Demand far outstrips supply
As the COVID-19 vaccine ramps into production, the only ostensible way to roll it out is through a hierarchy, with front-line health responders being the first to get it. Individuals on the front lines of caring for those with the virus need to be inoculated themselves. Already, thousands of healthcare workers have become infirmed or worse, passed from the virus.
But who comes after first responders and healthcare professionals? In a timeline released by the federal government, broad administration will likely take between three and six months. Priority vaccinations over that time will depend on your group.

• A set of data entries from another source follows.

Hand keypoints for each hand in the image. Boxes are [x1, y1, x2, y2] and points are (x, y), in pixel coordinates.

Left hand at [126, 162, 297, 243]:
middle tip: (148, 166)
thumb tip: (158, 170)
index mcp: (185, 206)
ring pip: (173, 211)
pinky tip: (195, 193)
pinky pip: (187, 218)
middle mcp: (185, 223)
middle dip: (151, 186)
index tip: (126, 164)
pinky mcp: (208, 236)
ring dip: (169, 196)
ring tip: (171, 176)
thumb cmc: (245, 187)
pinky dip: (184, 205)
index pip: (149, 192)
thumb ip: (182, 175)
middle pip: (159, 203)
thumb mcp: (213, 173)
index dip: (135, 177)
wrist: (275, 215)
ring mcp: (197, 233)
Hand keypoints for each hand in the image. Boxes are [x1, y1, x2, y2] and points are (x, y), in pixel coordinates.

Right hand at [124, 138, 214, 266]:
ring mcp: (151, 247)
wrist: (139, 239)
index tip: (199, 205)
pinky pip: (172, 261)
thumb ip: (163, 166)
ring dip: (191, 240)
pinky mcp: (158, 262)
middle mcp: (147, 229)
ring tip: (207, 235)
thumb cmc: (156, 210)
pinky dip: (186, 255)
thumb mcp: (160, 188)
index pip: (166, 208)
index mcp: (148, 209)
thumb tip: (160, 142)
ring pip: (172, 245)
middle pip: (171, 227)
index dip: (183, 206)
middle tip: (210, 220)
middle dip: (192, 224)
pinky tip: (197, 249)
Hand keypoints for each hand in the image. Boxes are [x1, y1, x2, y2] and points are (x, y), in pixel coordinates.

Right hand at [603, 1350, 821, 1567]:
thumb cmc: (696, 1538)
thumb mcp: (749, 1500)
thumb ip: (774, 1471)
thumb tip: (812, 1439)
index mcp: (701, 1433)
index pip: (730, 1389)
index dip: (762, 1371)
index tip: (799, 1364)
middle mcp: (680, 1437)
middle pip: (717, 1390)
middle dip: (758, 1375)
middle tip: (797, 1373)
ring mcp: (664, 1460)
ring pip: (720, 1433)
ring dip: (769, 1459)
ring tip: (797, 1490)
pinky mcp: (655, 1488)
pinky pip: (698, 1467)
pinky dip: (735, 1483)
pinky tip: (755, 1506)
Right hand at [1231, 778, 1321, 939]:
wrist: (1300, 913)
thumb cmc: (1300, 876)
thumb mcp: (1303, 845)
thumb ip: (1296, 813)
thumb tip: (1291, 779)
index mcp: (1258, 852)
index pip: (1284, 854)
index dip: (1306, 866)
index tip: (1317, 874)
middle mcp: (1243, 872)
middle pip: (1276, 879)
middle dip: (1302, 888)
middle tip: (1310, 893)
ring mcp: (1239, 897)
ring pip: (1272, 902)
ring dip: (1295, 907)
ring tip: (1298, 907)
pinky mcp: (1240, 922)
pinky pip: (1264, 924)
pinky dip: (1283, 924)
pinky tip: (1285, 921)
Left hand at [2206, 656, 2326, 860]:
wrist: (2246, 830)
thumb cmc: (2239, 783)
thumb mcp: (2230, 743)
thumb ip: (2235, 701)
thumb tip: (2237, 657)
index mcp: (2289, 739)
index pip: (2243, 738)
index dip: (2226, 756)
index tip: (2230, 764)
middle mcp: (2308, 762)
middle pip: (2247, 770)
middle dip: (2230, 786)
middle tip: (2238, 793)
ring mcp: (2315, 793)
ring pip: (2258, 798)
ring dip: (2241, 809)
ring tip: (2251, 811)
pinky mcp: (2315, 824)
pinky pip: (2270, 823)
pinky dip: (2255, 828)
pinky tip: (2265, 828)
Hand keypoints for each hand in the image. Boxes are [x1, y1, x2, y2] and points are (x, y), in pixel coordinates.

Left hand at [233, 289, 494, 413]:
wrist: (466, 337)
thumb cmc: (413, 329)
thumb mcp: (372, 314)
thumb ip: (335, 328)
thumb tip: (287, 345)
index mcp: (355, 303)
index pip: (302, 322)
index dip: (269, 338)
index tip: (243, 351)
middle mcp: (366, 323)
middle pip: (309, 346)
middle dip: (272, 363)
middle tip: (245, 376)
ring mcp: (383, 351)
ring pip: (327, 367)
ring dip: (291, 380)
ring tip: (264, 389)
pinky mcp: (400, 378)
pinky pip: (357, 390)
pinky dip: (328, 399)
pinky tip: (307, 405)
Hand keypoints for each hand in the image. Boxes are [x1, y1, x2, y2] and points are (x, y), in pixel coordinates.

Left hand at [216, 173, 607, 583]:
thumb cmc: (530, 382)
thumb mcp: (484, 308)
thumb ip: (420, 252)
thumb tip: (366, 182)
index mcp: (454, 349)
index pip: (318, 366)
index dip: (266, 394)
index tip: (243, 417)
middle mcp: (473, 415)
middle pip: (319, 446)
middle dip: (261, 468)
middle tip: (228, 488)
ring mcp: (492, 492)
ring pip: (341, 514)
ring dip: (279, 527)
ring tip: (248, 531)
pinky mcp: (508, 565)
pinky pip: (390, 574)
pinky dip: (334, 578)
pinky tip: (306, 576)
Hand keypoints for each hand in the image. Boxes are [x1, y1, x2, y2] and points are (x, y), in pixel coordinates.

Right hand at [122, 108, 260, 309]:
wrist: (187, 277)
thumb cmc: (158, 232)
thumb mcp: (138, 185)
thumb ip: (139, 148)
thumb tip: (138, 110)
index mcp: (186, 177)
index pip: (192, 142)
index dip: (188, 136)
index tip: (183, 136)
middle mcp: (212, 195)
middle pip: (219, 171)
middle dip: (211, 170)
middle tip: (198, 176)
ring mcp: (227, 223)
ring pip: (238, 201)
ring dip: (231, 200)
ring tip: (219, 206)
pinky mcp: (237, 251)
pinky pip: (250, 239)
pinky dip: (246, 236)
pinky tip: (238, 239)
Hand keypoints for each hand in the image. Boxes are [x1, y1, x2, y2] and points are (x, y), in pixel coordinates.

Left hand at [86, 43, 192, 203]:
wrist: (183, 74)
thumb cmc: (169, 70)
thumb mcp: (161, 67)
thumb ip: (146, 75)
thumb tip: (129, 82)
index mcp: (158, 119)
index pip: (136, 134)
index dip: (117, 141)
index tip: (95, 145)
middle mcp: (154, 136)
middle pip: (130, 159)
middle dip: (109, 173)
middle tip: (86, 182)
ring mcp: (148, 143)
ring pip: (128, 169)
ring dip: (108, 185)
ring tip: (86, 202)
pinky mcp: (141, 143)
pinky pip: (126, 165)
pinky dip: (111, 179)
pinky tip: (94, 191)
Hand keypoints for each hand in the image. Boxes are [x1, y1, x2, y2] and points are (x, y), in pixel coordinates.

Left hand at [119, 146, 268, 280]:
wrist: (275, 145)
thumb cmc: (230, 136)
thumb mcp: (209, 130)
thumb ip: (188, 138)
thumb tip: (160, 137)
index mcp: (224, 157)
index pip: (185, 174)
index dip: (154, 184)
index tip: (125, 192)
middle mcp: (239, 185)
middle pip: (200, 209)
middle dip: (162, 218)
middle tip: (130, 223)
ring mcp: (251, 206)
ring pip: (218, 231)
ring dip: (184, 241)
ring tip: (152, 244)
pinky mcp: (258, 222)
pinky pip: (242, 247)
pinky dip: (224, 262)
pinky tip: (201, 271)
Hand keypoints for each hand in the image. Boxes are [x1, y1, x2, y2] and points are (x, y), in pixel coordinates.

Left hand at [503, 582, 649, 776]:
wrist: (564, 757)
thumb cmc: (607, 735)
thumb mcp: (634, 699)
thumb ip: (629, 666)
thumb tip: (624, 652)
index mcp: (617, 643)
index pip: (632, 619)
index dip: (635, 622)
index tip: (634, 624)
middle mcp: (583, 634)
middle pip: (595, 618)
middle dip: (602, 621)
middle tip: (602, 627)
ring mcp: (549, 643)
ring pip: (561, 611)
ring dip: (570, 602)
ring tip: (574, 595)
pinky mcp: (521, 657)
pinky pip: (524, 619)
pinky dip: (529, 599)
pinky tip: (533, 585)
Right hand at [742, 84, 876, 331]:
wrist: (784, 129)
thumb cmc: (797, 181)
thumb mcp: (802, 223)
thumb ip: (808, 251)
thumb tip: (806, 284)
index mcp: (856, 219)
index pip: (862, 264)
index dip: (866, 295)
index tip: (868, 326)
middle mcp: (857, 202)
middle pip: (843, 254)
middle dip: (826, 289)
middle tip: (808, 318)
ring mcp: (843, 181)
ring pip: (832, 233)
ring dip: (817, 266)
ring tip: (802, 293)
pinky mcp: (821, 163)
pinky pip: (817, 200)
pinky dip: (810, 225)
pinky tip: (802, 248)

- First-wave vaccinations to the highest priority individuals
– Healthcare workers caring for COVID-19 patients
– Adults with the highest risk of exposure
- Adults at high risk for exposure or risk of severe illness
- Students and critical industry workers
- Everyone else
The National Association of Manufacturers estimates that some manufacturing employees could fall into Group 3, depending on their sector (food production, personal protective equipment production) while the bulk of manufacturing will fall into Group 4. The timeline on these vaccinations ranges from as early as March 2021 to as late as June 2021.
A timeline in flux
It’s difficult to nail down a timeframe for inoculation. With a rollout as large and important as the coronavirus vaccine, and global priorities to consider, we’re likely dealing with a timeline in flux. The path to vaccine distribution has already faced plenty of goalpost moving. Back in May 2020, the Trump Administration declared that 300 million doses of the yet-unproven vaccine would be available by January 2021. In October, that number was 100 million by January. The reality is (optimistically) it will likely be closer to 40 million by the end of December. The moral of the story is to anticipate changes and delays in the current plan.
Multiple vaccines mean multiple timelines
There’s also the prospect of multiple vaccines to consider. Everyone is clamoring to get a vaccine, but there are expected to be as many as three varieties in the new year. Pfizer-BioNTech and Moderna already have approved vaccines, which are multi-stage vaccines that require an initial dose and follow-up boosters. They also need deep refrigeration to maintain viability, which slows down rollout by increasing supply chain complexity.
AstraZeneca–Oxford’s vaccine is expected online in mere weeks and could be the first one-shot vaccine, which is simpler and more effective to distribute. Depending on the production scale and general availability of these vaccines, the inoculation individuals get could dictate how the year of vaccinations progresses.
Regardless, we’re in the early stages of a vaccine rollout. For manufacturers, inoculation is likely to come sometime in the front half of the year, barring any setbacks in production.